Он повернулся и хотел уйти; но Марианна, с удивительным в ее положении проворством вскочив и бросившись за ним, поймала его за рукав халата.
— Полковник, прошу вас!.. Я говорила не о себе — только о несчастной судьбе Эдварда! Уверяю вас, в моей жизни здесь нет ни уныния, ни горести: я всем довольна! Вы — сама доброта и забота, и… и… не думайте, что я не замечаю… что небезразлична вам, — закончила она, запнувшись и густо покраснев. — Пожалуйста, не принимайте мои слова на свой счет! Я всего лишь сочувствую другу, ибо точно знаю, что он любит другую.
— Вы сами говорили, — отвечал полковник, как видно, не убежденный ее словами, — что превыше всего цените истинные чувства, что брак без искренней и горячей любви представляется вам пародией на брак. Знаю, вы считаете меня стариком, думаете, что я не гожусь в мужья — и, по совести, не могу с вами спорить: кому, как не вам, лучше знать собственное сердце?
— Быть может, я не так уж хорошо изучила собственное сердце, — возразила Марианна, крепко держа его за рукав, словно опасаясь, что он уйдет. — В последнее время я только и делала, что ошибалась — страшно ошибалась во всем; и не в последнюю очередь — в том, что думала и говорила о вас. Я сознаю… сознаю, сколько вы для меня сделали, и понимаю, что веду себя как бессовестная эгоистка, но все же прошу вас, полковник, еще об одной милости. Не оставляйте надежду! Сердце мое разбито и измучено, я все еще пытаюсь примирить нынешние свои чувства с тем, каковы они были до нашей свадьбы — но я уже не та ветреная глупышка, что была прежде!
Рука ее скользнула по рукаву халата вниз и, нащупав ладонь полковника, нежно ее сжала.
— Я вовсе не думаю, что вы старик или не годитесь в мужья! — с улыбкой заверила она. А затем, как бы желая подтвердить свои слова, приподнялась на цыпочки и запечатлела на его щеке нежный поцелуй. — Теперь вы простите меня, полковник, и ляжете со мной в постель? Клянусь, ваше присутствие нисколько меня не расстраивает!
Видя, что он больше не порывается уйти, Марианна почла дело решенным и хотела вернуться в постель; однако полковник не мог отпустить ее без подобающего ответа — и поднес ее руку к губам.

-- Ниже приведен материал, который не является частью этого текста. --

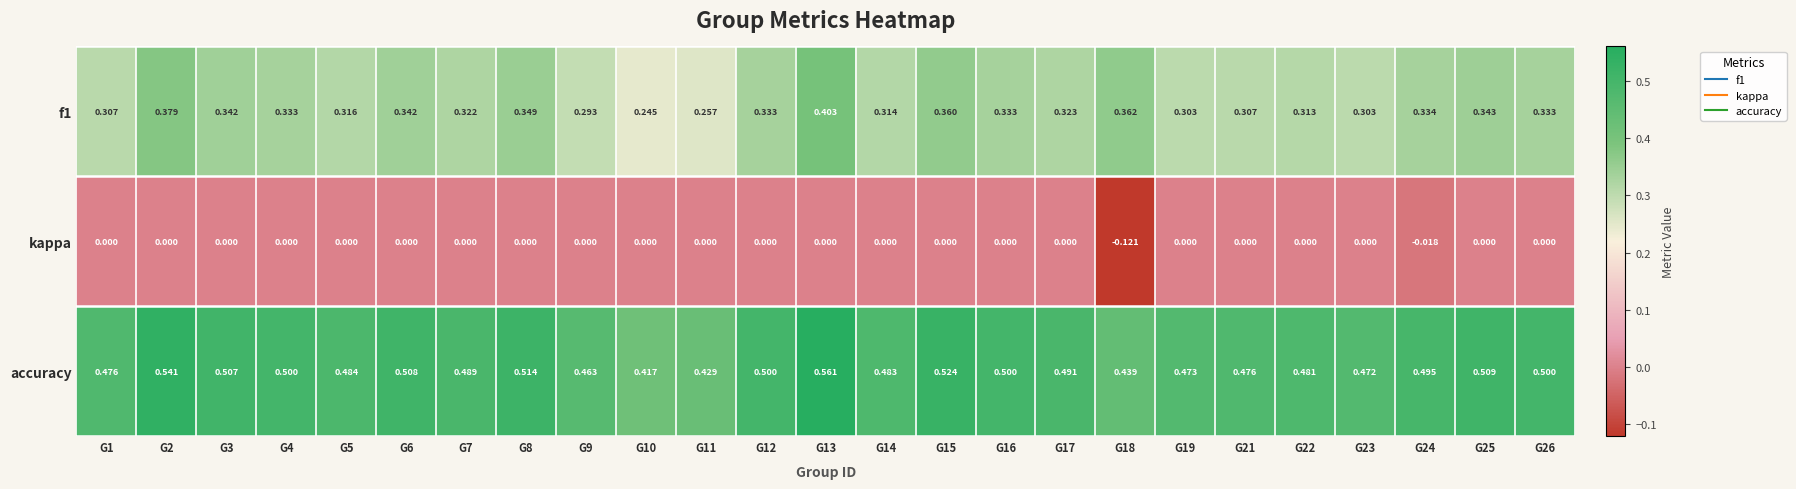

Is the value of f1 at G22 greater than the value of kappa at G24?

Yes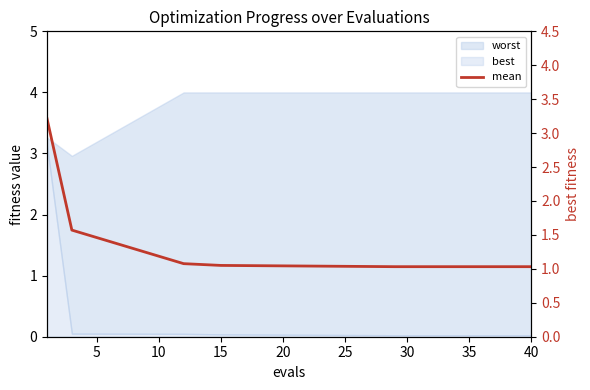

Approximately how many times larger is the value at 14 compared to 10?

1.0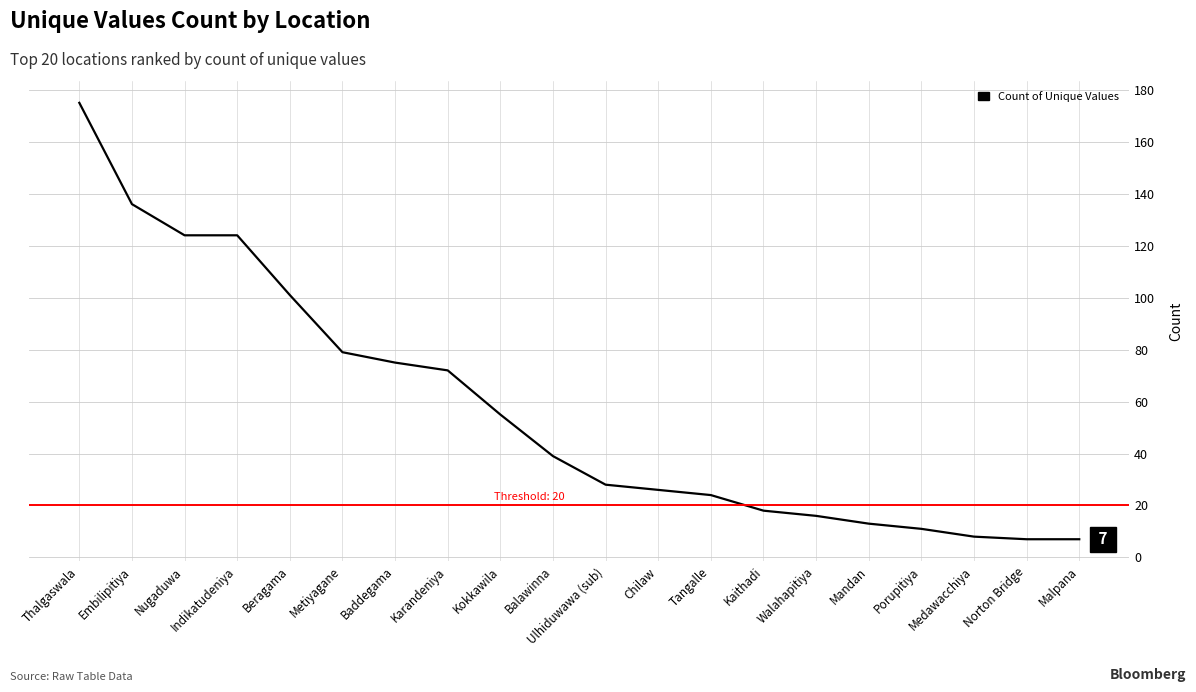

What is the average value?

57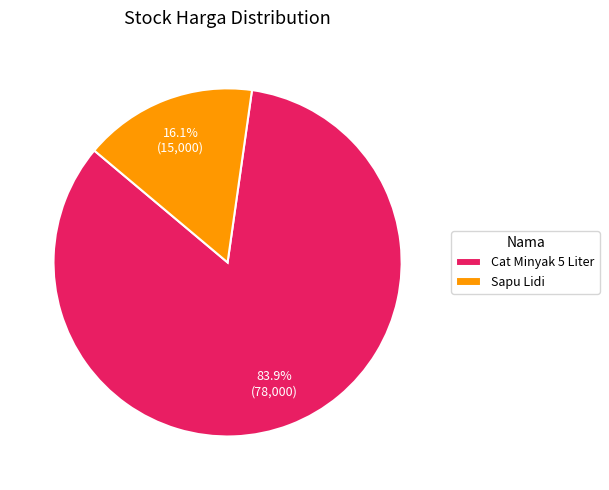

To the nearest percent, what is the difference between the Cat Minyak 5 Liter and Sapu Lidi slice percentages?

68%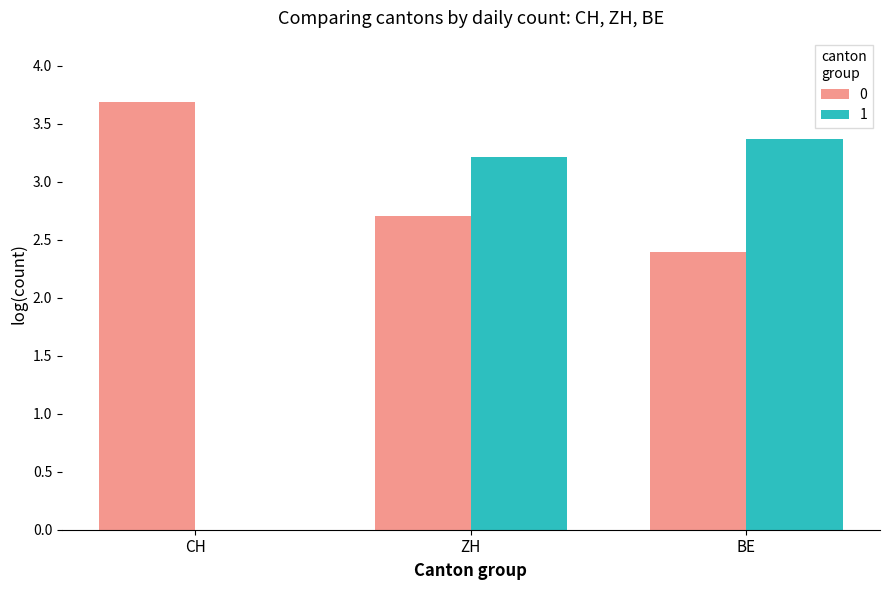

At which label does 1 reach its peak?

BE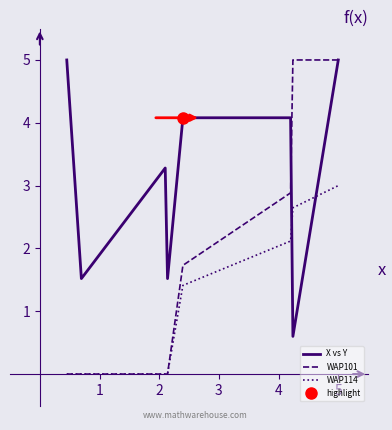

What is the lowest value of the X vs Y series?

0.6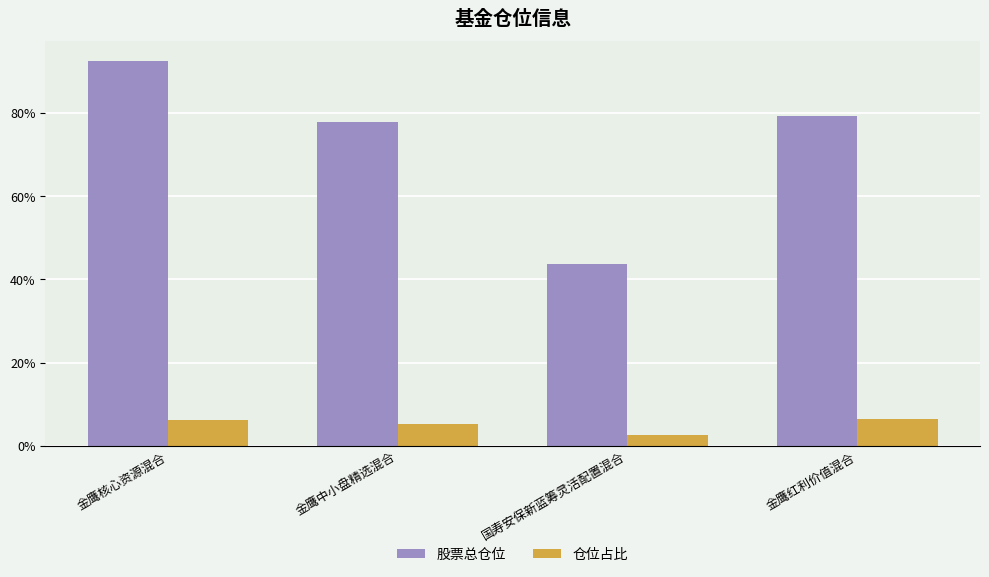

Does the chart contain any negative values?

No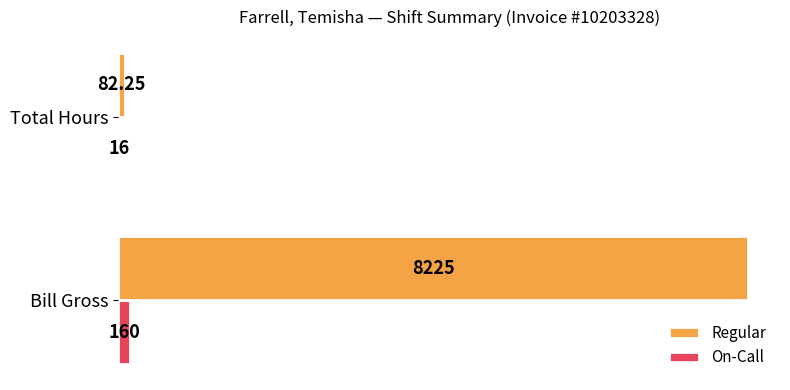

At which category does the chart reach its peak across all series?

Bill Gross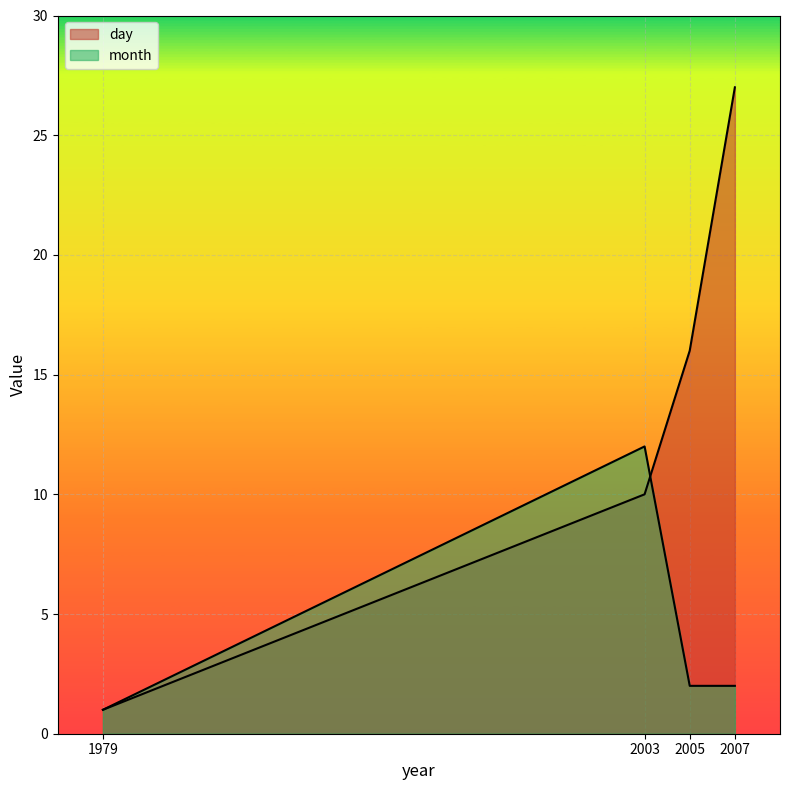

At how many categories does at least one series exceed 9?

3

Наконец муж и жена улеглись. Оба еще переживали объяснение, только что происшедшее между ними, и остро сознавали, что лежат в одной постели. Марианна, скидывая халат, чувствовала, что щеки ее горят огнем. Много ночей перед этим она спала рядом с полковником, не имея на себе ничего, кроме ночной сорочки — но сегодня все было по-другому; и, как ни убеждала она себя, что делить постель с мужем — самое обычное дело для жены, сердце ее трепетало, а лицо пылало ярким румянцем.
Молчание, казалось, длилось целую вечность; и наконец Марианна решилась его прервать.
— Так вы настаиваете на своем предложении Эдварду? — отрывисто спросила она, и с этими словами повернулась на бок, чтобы взглянуть полковнику в лицо.
— Если желаете, откажусь, — отвечал он, явно смущенный ее близостью и просительным выражением лица. — Хоть мне и думается, что женщина, которую любит Эдвард, не будет рада, если он пострадает из-за нее.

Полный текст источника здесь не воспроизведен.